Regular exercise can help your body reduce cholesterol and prevent gallstones from forming. Magnesium deficiency can increase your risk of developing gallstones. Eat magnesium-rich foods, including dark chocolate, spinach, nuts, seeds, and beans to improve gallbladder health.
A gallbladder cleanse usually refers to avoiding food for up to 12 hours, then drinking a liquid recipe like:
- 4 tablespoons of olive oil with 1 tablespoon of lemon juice every 15 minutes for two hours
Apple cider vinegar and turmeric have both been shown to reduce inflammation. If you mix them with warm water you can enjoy them as a tea-like drink and may experience relief of your gallbladder symptoms. Some people find the menthol in peppermint tea to be soothing as well.
In addition to magnesium, choline plays a role in gallbladder health. According to the Harvard Health Letter, bile salts may be worth a try as well, especially if your liver has been producing thick bile. Bile acids also come in prescription strength. Speak to a doctor or nutritionist about taking one or more of these supplements if you have gallstones or a blocked bile duct.
Acupuncture may be of potential benefit to those with gallbladder disease. It most likely works by increasing the flow of bile while also reducing spasms and pain.

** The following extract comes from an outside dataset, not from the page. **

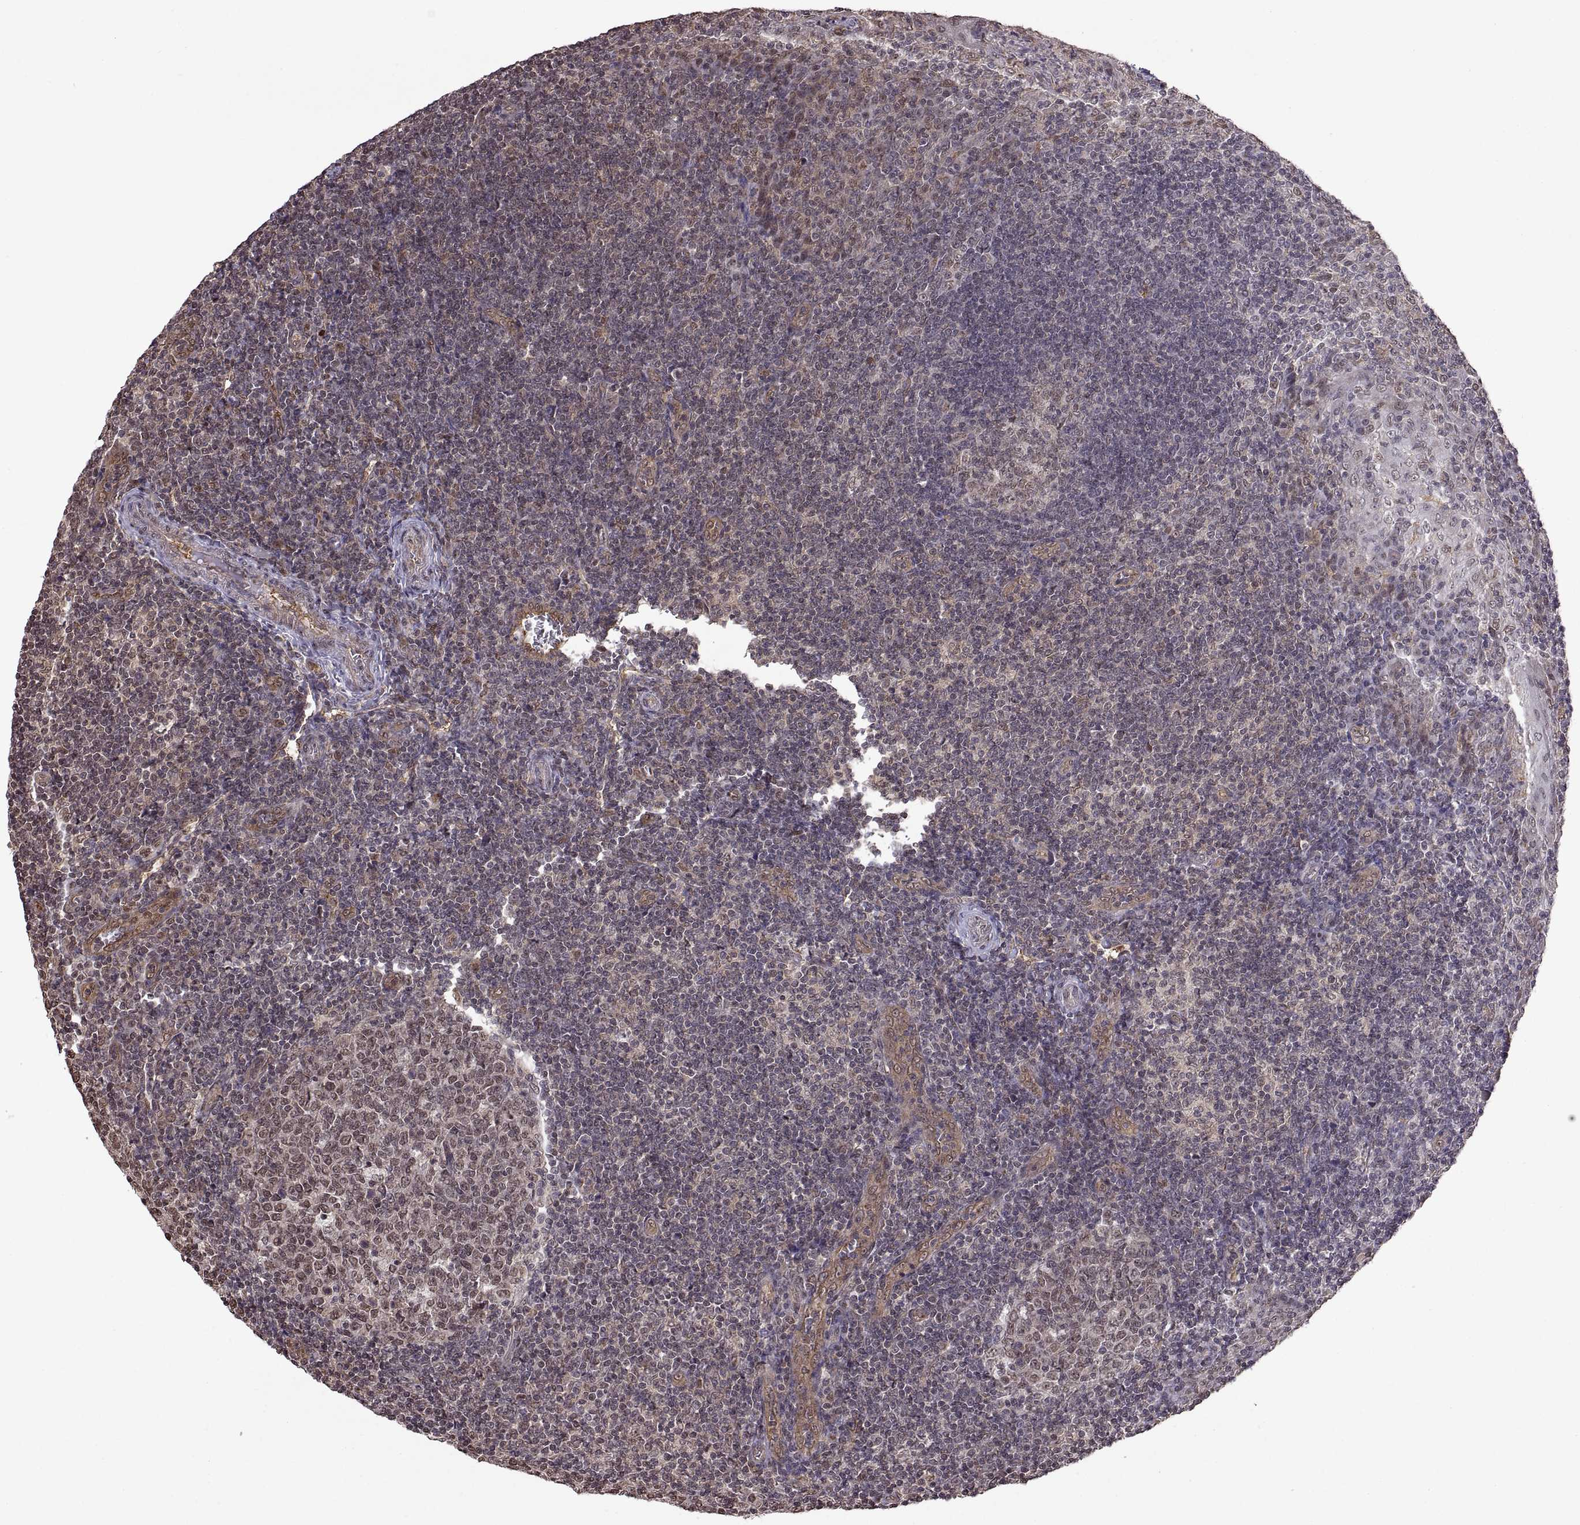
{"staining": {"intensity": "weak", "quantity": "25%-75%", "location": "nuclear"}, "tissue": "tonsil", "cell_type": "Germinal center cells", "image_type": "normal", "snomed": [{"axis": "morphology", "description": "Normal tissue, NOS"}, {"axis": "topography", "description": "Tonsil"}], "caption": "Immunohistochemical staining of unremarkable tonsil displays 25%-75% levels of weak nuclear protein positivity in about 25%-75% of germinal center cells.", "gene": "ARRB1", "patient": {"sex": "female", "age": 12}}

It’s important to note that although diet and exercise are proven methods of reducing gallbladder complications, other methods like cleanses, tonics, and supplements have not been studied extensively, and side effects may occur. Be sure to discuss these options with your healthcare provider before proceeding.
Gallbladder removal is a fairly common procedure, but it’s always possible that you may experience some side effects. Knowing how to identify and reduce symptoms, side effects, and complications before and after surgery may make for an easier experience.